Support for handling multiple samples #95

maplesond · 2018-02-19T11:57:57Z

When processing samples against the NT database a large amount of memory (~140-190GB depending on sample) and long runtime is required (~20-30mins for index loading plus mapping).

By loading the index once and then mapping to multiple samples in sequence we can make much more efficient use of RAM and runtime. In order for this to work with gzip compressed files I've added in gzip decompression as well.

I've had to reorganise some of the original bowtie2 code in order to get this to work correctly. Also you may want to think about improving the interface I created for handling samplesheet. It's definitely worth a thorough review before integrating and I probably wouldn't recommend taking the changes as is. Though FWIW we've been using the changes for the past couple of months and found them to be stable.

…trifuge-class but I'll gradually modify this over time.

Added support for samplesheet via new tool "centrifuge-multi"

khyox · 2018-02-19T13:11:11Z

@maplesond, thank you very much! I totally agree. For the NT database (or larger ones) this is very convenient, if not a must.

**Records:**

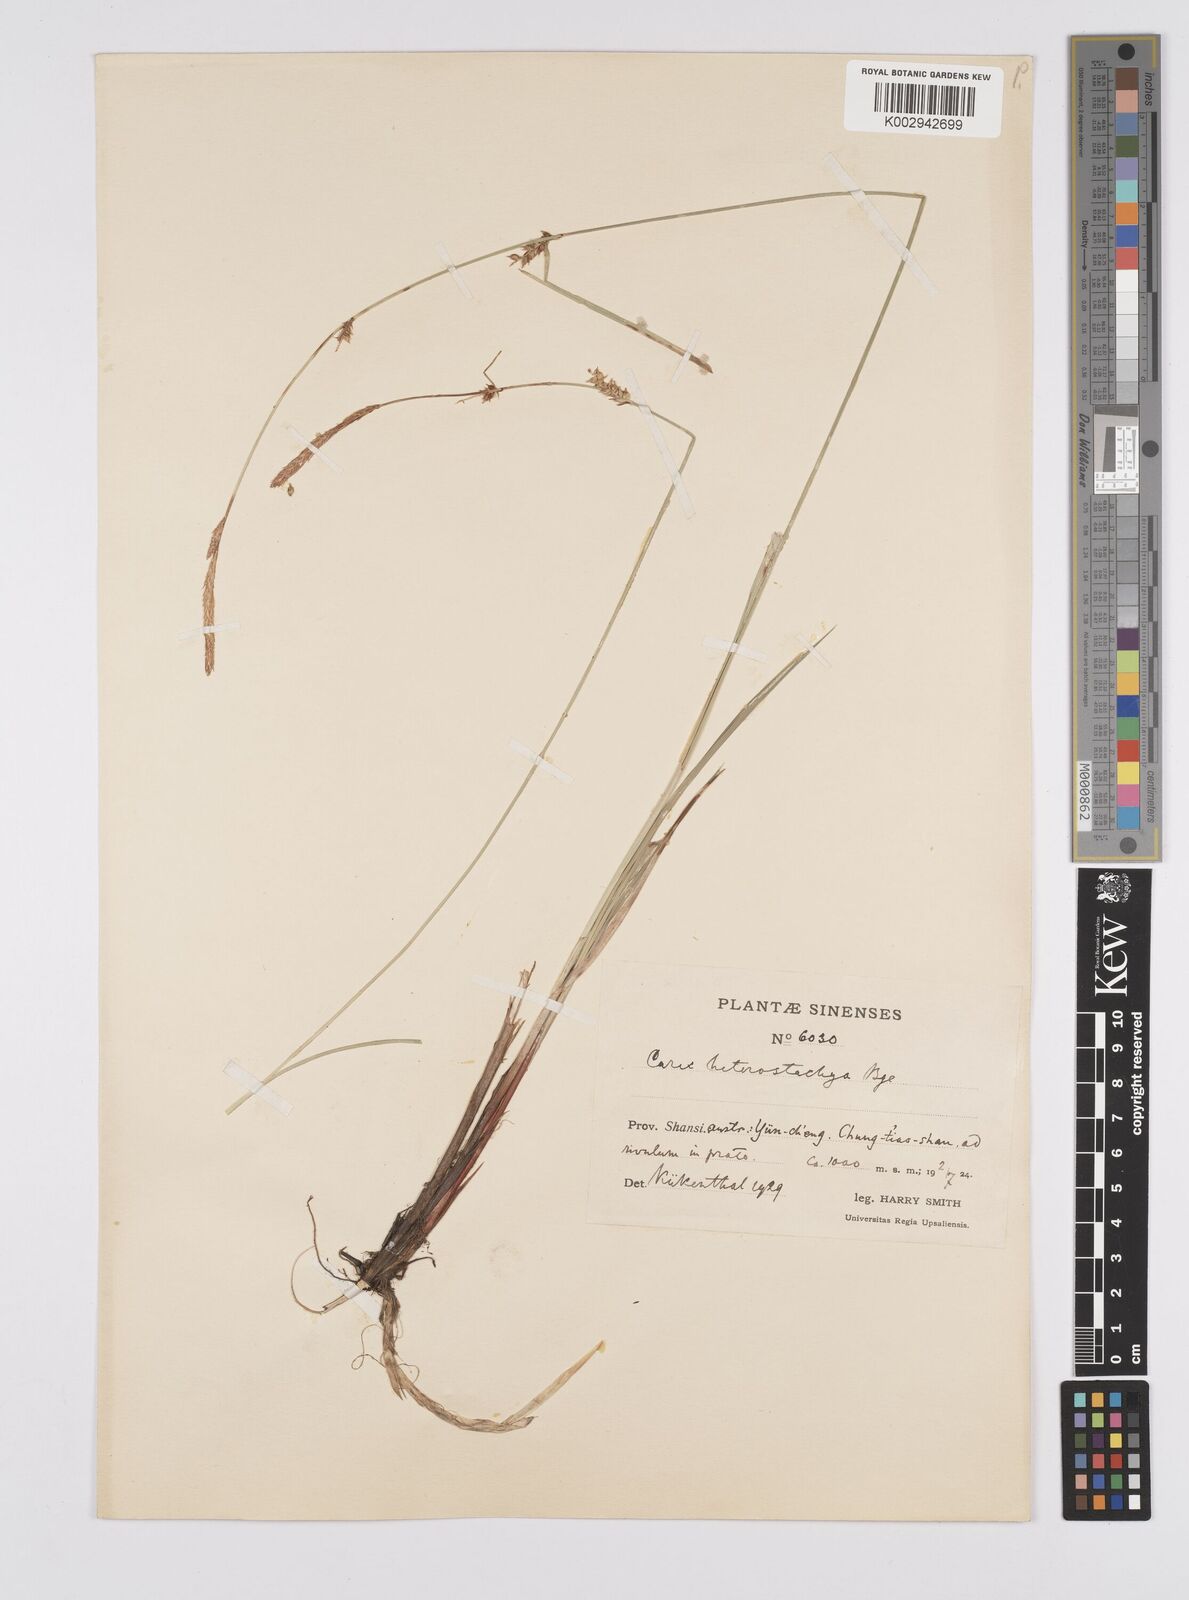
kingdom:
==
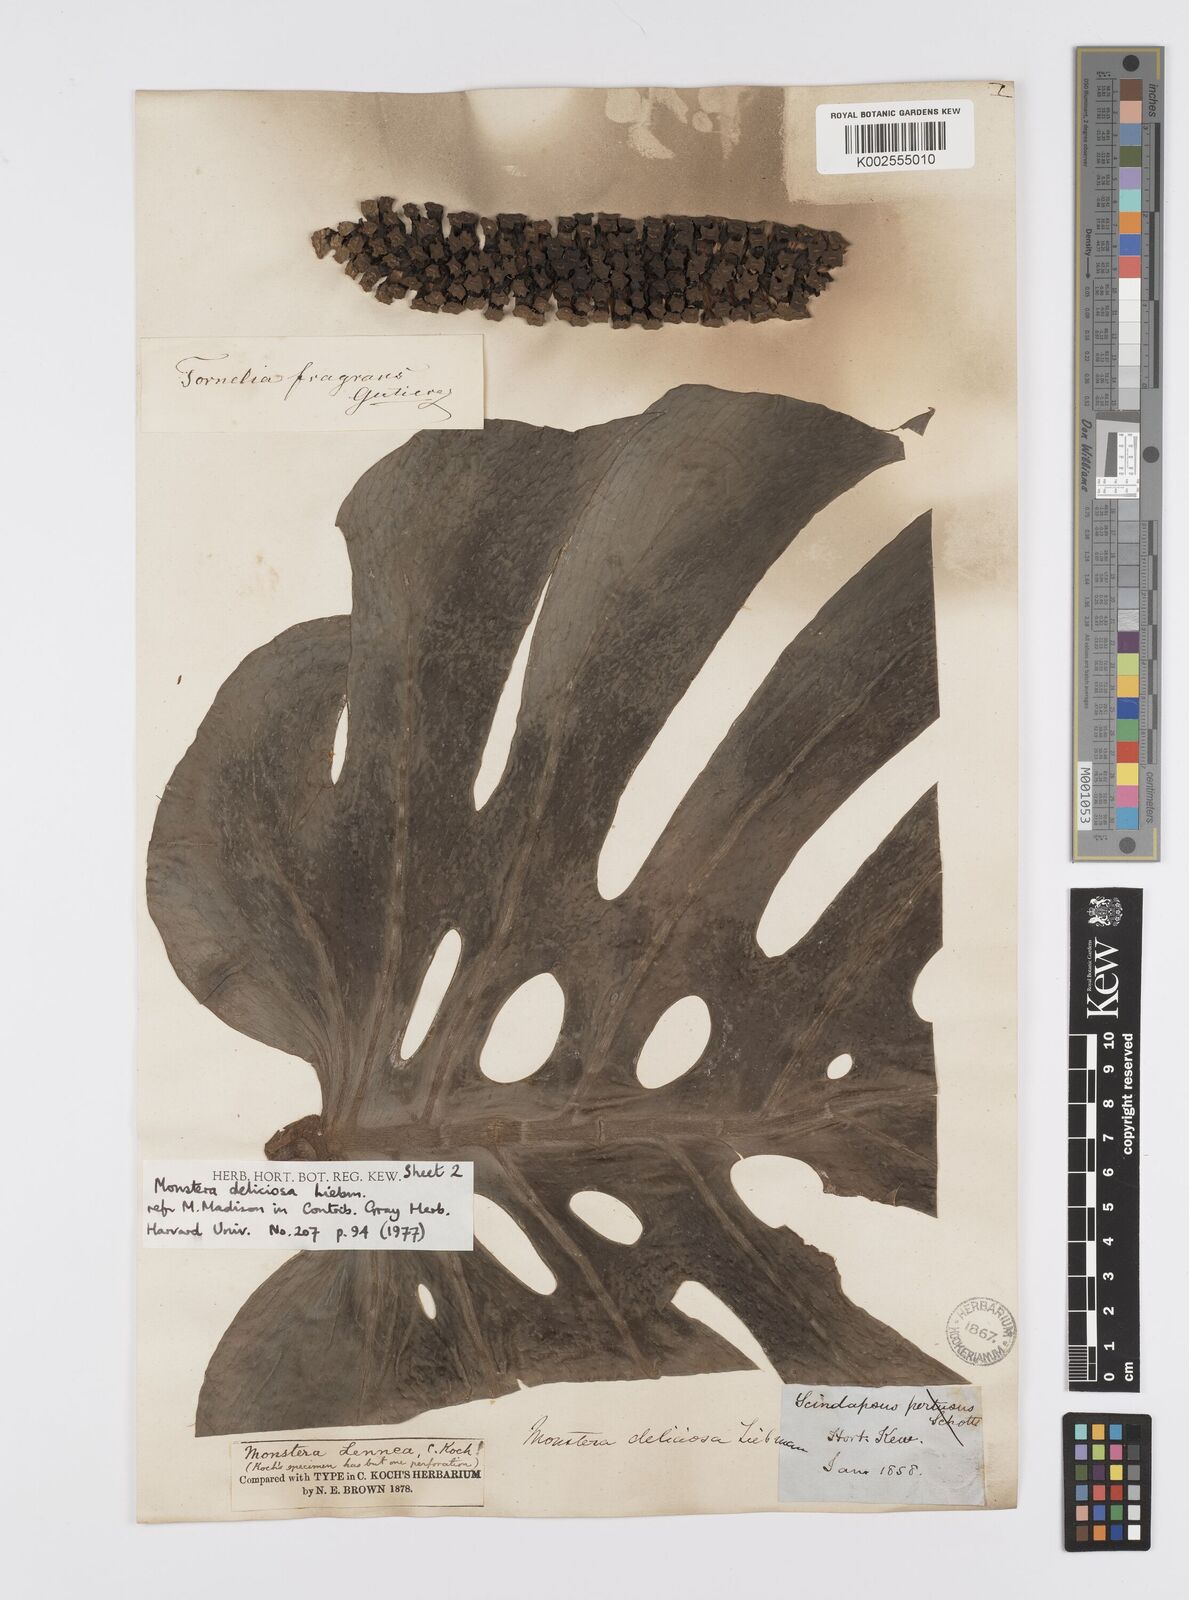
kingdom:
---
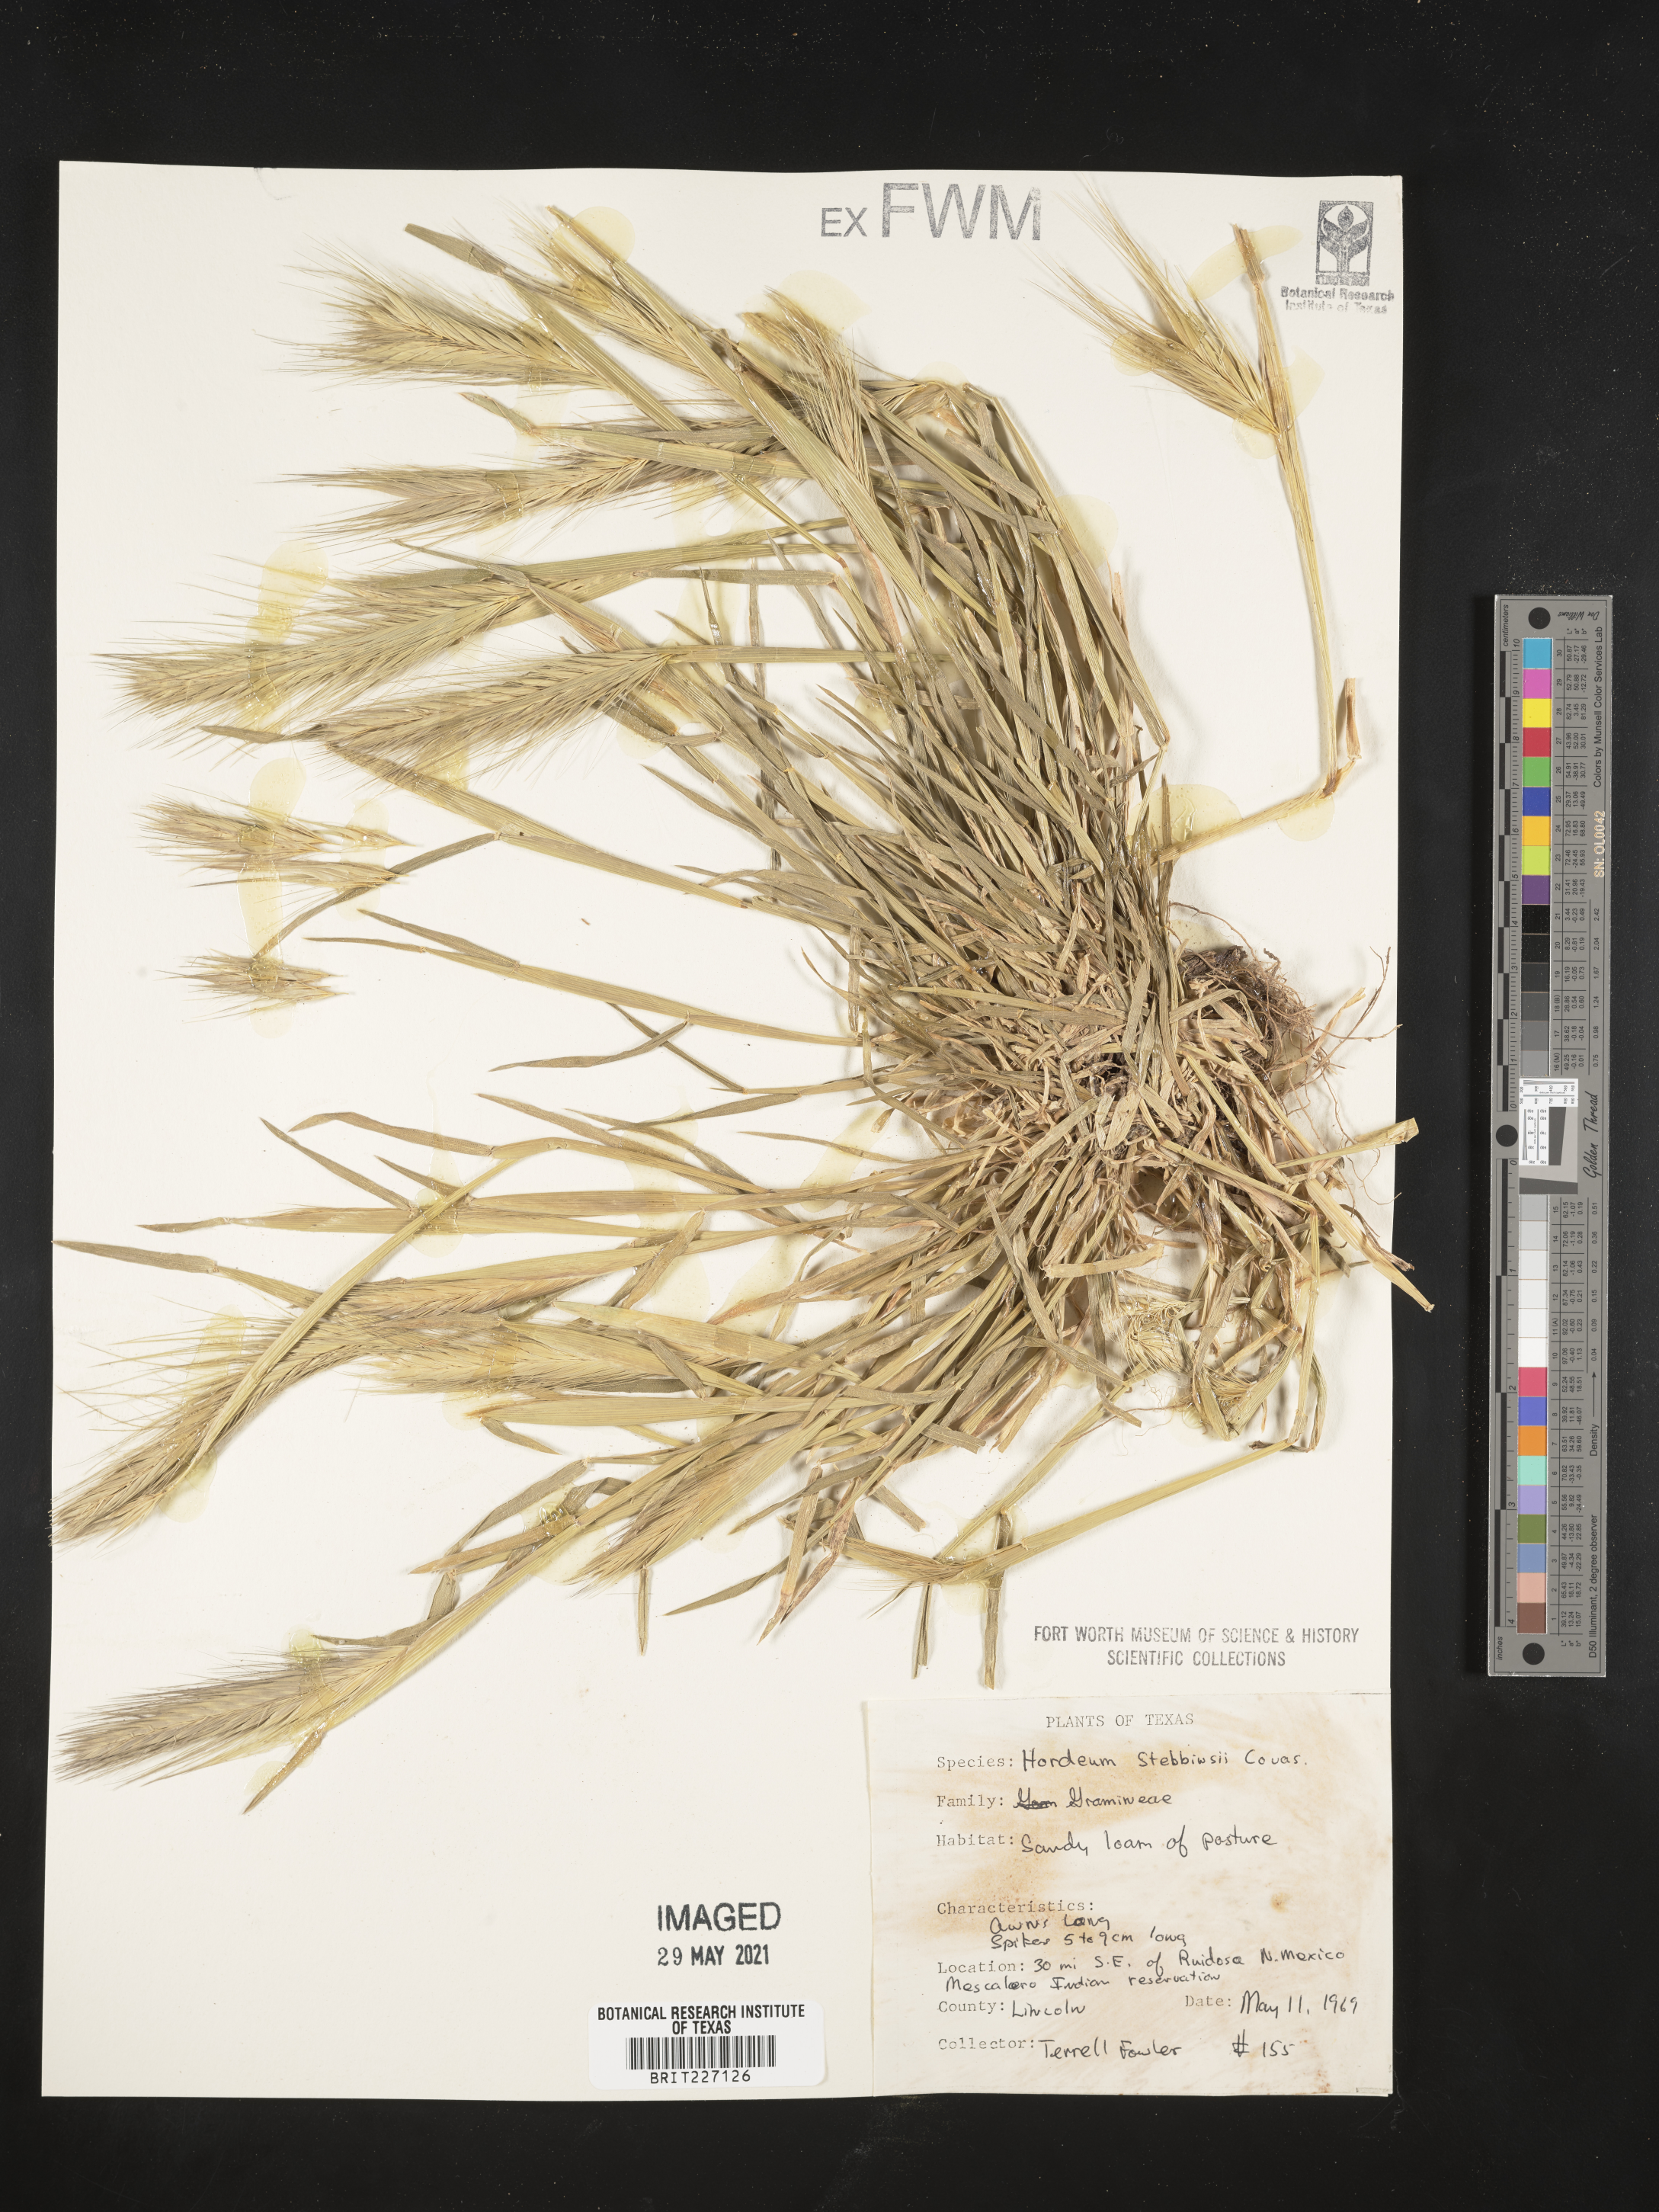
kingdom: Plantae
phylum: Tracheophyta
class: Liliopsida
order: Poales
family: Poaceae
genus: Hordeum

**What is needed:**
In the thread on multiple-sample support:
(a) How much memory does processing a sample against the NT database require?
(b) What is the name of the new tool that adds samplesheet support?
(c) How long had maplesond's group been using the changes when the thread was posted?

**Written answer:**
(a) About 140–190GB, depending on the sample.
(b) "centrifuge-multi"
(c) For the past couple of months.